Tuesday, April 15, 2008

The Spiritual Journey

I haven't seen it and don't own it. Spiritual Journey is the title of a new magazine of the Ordo Carmelitarum Discalceatorum (OCD) Spirituality Institute of Krakow, Poland. The first issue contains nine scholarly articles on spiritual and Carmelite themes. They are written in diverse languages. However, all the works are summarized in another language, according to the News page on the order's English website.

"The editor, Fr. Grzegorz Firszt, says in the introduction that, "The publication is mainly directed to specialized groups, to religious communities, to ecclesiastical seminarians and to other ecclesiastic groups. However, it is also directed to individual people and to those interested in these themes." This issue also contains messages from the Metropolitan Archbishop of Krakow, the Father General of the Order and the Father Provincial of Krakow."
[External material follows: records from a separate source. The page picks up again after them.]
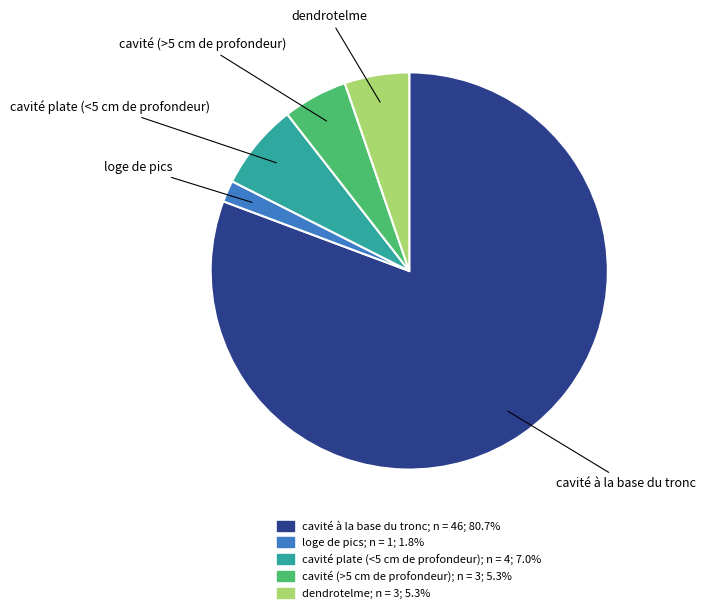

Does any single category account for the majority?

Yes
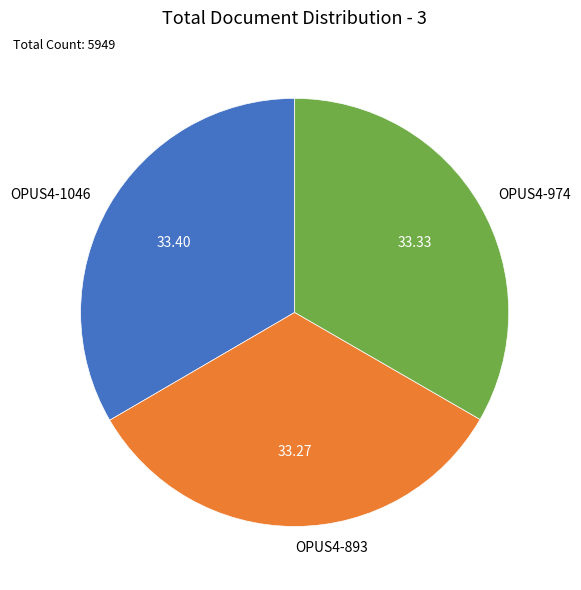

Combined, do OPUS4-1046 and OPUS4-893 account for over 50%?

Yes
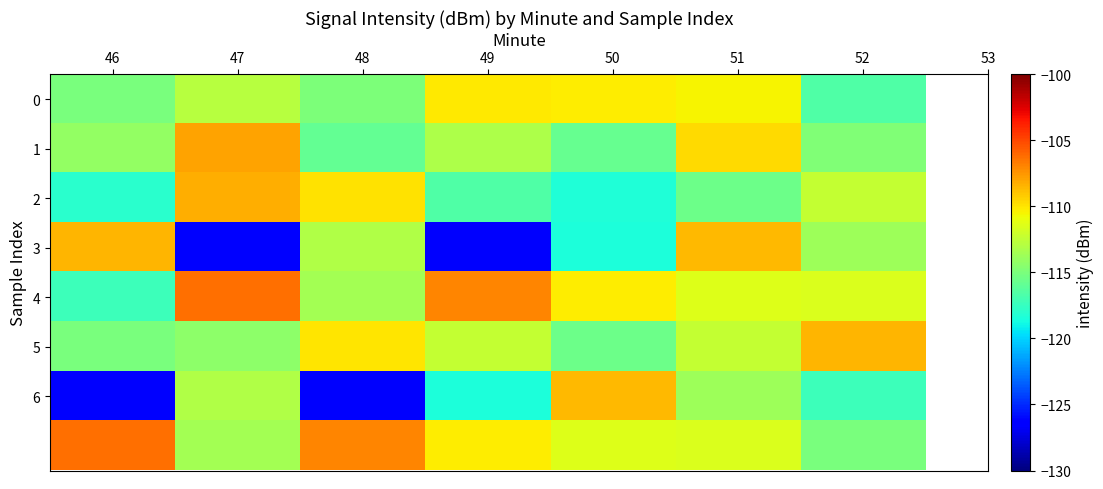

Which series changed the most between 48 and 49?

3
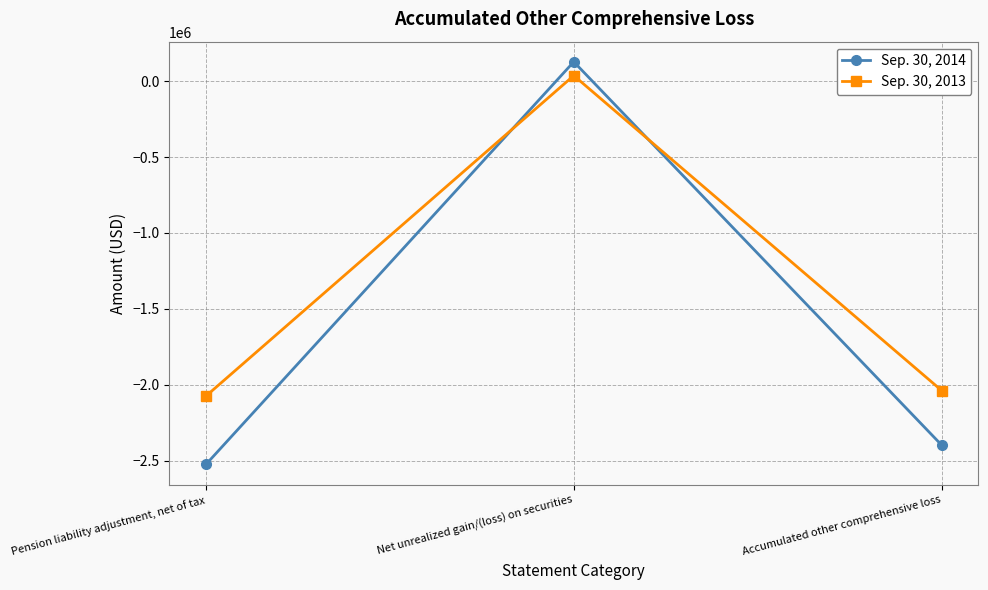

What is the total value across all series at Accumulated other comprehensive loss?

-4436700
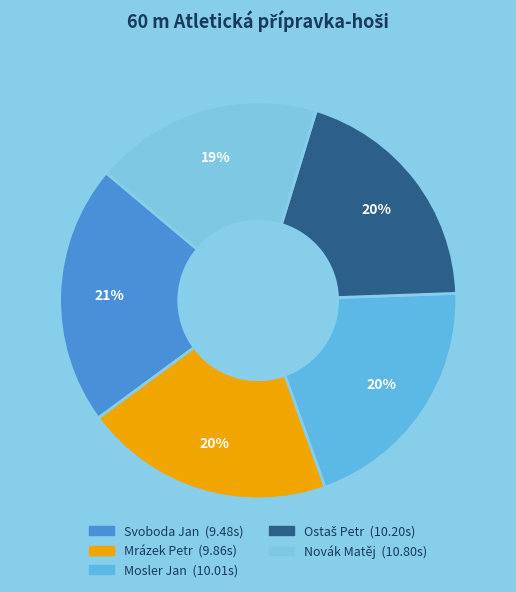

Count the number of slices in the pie.

5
A Discalced (dis-kalst) Carmelite is one who is part of the Carmelite order, which originated in the early 13th century and was reformed by St. Teresa: "In 1562 a Spanish Carmelite nun, known to us as St. Teresa of Avila, assisted by another great Carmelite, St. John of the Cross, established what was to become a new branch of the Carmelite Order, the Discalced Carmelites. "Discalced" comes from the Latin word meaning "unshod." They were so called because the most distinctive thing about their appearance was the fact that, because of their more austere way of life, they wore rope sandals of the poor in place of leather shoes. The Discalced Carmelites, both friars and nuns, aim at a more retired and contemplative form of life. The Carmelite Order today has two branches of their family: the Ancient Observance (O.Carm.) and the Discalced (OCD)." Carmelite Digest

I'll poke around to see if I can get a first issue for my collection. I was reading about the Discalced Carmelites because I've been reading "The Impact of God" which is about St. John of the Cross and the meaning of his poetry. Being a Protestant, I'm somewhat acquainted with the groups and divisions in that branch of Christianity, but reading about religious orders in the Catholic church and their various rules and reforms is a bit like stepping into religious quicksand for me--I'm quickly over my head.